Where a line of the material includes the string "embed", copy that line.

═════ Extracted records ═════

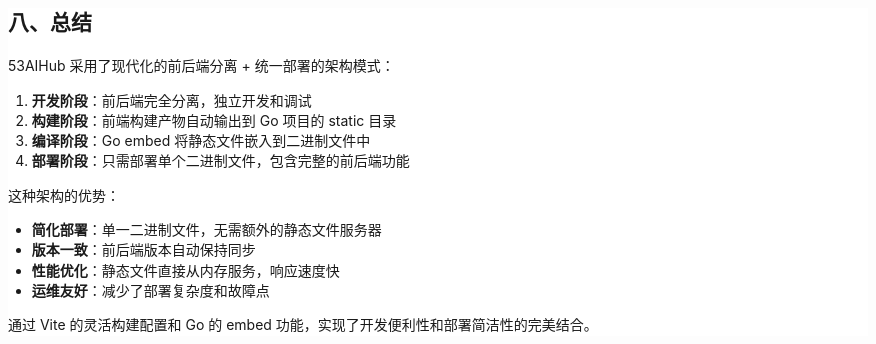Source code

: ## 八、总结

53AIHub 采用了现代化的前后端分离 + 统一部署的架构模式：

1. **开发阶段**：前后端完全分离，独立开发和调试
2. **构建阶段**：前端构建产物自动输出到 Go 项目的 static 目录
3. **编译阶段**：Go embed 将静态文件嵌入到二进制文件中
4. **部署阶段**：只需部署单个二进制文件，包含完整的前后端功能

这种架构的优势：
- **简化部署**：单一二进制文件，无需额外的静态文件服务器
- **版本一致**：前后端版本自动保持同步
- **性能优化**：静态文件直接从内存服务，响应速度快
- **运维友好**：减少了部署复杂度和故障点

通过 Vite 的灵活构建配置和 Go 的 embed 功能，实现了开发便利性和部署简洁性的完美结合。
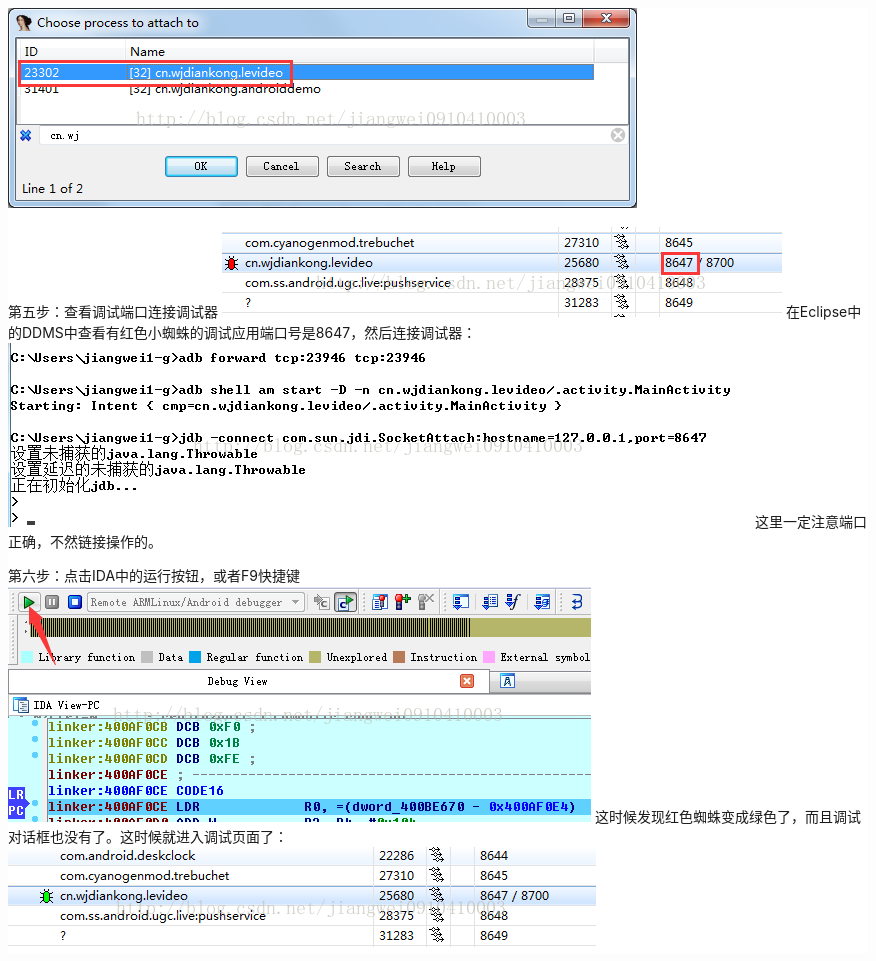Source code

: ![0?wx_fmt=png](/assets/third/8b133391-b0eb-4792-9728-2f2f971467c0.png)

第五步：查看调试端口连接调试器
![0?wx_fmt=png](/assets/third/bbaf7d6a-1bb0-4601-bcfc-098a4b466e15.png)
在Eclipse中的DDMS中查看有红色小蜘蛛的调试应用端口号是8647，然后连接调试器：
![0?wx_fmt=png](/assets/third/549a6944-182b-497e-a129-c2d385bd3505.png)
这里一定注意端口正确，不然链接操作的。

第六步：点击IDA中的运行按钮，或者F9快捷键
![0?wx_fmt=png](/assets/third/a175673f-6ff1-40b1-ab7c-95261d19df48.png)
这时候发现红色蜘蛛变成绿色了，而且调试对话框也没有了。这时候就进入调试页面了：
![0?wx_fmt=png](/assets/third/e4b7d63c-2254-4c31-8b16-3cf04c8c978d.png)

═════

=== Solution below ===
3. **编译阶段**：Go embed 将静态文件嵌入到二进制文件中
通过 Vite 的灵活构建配置和 Go 的 embed 功能，实现了开发便利性和部署简洁性的完美结合。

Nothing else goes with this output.